YOUR OBJECTIVE:
Which lines below hold the word "Index"? Copy all of them.

=-=-=-=-=

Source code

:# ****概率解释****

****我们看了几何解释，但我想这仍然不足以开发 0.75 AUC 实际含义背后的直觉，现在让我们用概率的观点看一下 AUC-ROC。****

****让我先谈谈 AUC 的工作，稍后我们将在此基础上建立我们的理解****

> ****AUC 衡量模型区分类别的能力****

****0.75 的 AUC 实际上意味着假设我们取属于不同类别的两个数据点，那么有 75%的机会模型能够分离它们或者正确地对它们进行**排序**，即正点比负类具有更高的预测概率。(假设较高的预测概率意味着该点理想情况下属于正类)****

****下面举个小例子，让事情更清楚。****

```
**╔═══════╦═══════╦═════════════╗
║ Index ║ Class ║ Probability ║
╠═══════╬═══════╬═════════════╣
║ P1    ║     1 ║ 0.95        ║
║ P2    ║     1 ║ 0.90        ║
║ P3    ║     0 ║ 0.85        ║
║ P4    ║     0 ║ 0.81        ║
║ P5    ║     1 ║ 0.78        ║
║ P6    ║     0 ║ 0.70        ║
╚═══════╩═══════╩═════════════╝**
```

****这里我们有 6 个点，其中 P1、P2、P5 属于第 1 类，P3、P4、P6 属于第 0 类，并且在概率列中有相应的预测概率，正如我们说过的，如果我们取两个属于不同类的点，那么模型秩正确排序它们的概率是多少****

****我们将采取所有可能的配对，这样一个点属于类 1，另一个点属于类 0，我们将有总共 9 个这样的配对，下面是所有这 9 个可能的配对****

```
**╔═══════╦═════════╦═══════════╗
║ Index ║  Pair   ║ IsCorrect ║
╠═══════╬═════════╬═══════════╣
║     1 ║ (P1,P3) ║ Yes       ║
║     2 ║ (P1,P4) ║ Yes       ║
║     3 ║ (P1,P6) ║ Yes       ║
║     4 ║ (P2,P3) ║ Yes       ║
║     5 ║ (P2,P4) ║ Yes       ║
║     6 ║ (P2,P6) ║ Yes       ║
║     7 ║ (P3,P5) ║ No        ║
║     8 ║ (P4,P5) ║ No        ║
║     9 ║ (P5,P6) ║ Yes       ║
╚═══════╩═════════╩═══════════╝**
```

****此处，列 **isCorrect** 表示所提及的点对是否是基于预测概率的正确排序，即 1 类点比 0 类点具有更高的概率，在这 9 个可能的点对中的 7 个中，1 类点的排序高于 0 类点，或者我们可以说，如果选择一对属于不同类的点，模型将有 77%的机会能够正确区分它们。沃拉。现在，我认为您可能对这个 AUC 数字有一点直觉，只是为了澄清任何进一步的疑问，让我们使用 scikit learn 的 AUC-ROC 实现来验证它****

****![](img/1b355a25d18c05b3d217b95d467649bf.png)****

=-=-=-=-=

RESPONSE TO THE TASK:
║ Index ║ Class ║ Probability ║
║ Index ║  Pair   ║ IsCorrect ║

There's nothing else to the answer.